Dieser zeige sich etwa dort, wo ein "wahrer Glaube" als Unterscheidungsmerkmal zwischen Gläubigen propagiert werde, sagte Striet am Montag in einem Vortrag zum Auftakt der Salzburger Hochschulwochen. Auch werde dabei das religiöse Erleben vorrangig vor jeder wissenschaftlichen Erkenntnis oder theologischen Einsicht betrachtet. Ähnlich dem politischen Populismus sei dessen religiöse Ausprägung unfähig zur Selbstkritik, antipluralistisch und letztlich antiintellektuell, so der Professor.
Komplexität lässt sich nicht durch den Willen reduzieren
Als Beispiele verwies Striet auf eine "Neuevangelisierung" bis hin zur Lehrverkündigung Papst Johannes Paul II., der auf die Einsprüche etwa eines theologischen Freiheitsdenkens mit dem Beharren auf einer "objektiven Wahrheit des Lehramtes" reagiert habe.

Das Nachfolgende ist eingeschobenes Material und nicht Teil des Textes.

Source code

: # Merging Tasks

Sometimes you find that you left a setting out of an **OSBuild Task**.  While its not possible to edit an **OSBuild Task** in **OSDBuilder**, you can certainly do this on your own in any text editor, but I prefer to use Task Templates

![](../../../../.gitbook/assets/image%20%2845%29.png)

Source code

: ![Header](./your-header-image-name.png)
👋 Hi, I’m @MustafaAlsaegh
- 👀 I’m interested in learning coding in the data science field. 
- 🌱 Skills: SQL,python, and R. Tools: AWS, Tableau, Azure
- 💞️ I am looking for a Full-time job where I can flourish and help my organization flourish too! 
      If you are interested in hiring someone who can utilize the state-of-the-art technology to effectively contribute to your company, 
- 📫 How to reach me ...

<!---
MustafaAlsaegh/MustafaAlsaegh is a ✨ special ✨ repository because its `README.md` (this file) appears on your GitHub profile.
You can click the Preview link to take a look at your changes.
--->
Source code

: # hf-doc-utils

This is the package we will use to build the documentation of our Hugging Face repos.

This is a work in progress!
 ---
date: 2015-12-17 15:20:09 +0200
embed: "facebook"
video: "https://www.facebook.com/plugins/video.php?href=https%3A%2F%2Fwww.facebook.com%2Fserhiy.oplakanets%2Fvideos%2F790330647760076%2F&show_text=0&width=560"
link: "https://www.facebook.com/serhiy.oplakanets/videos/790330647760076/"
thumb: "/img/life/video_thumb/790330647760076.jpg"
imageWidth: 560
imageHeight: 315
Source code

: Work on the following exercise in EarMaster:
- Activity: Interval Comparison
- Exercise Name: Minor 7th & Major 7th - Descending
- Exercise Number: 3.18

So versuche ein Religionspopulismus durch die Forderung, "einfach nur glauben" zu müssen, "eine durchsichtige Religionswelt gegen eine immer komplexere und undurchschaubarere Welt außen zu errichten", so Striet. Dagegen gelte es festzuhalten: "Nur, weil man einfache Antworten bietet, werden die Probleme nicht weniger komplex."
"Die Komplexität der Welt und die Sehnsucht nach Einfachheit"
Die Rede von einer "Neuevangelisierung" Europas bleibe für ihn "seltsam phrasenhaft", da sie sich trotz der Nutzung modernster Mittel der Ästhetik und Kommunikation jeder Auseinandersetzung mit modernen wissenschaftlichen und theologischen Erkenntnissen entziehe, so Striet. "Bleibt für Gott da tatsächlich ein Platz? Oder bleibt die Rede von der Neuevangelisierung nur ein rhetorisches Spiel, um zu verschleiern, dass der Kaiser nackt dasteht?", fragte der Theologe.
Die Salzburger Hochschulwochen 2019 stehen unter dem Thema "Die Komplexität der Welt und die Sehnsucht nach Einfachheit". Bis Sonntag nehmen Hunderte Studierende und Wissenschaftler an der ältesten deutschsprachigen Sommeruniversität mit Vorträgen, Diskussionen und einem Kulturprogramm teil.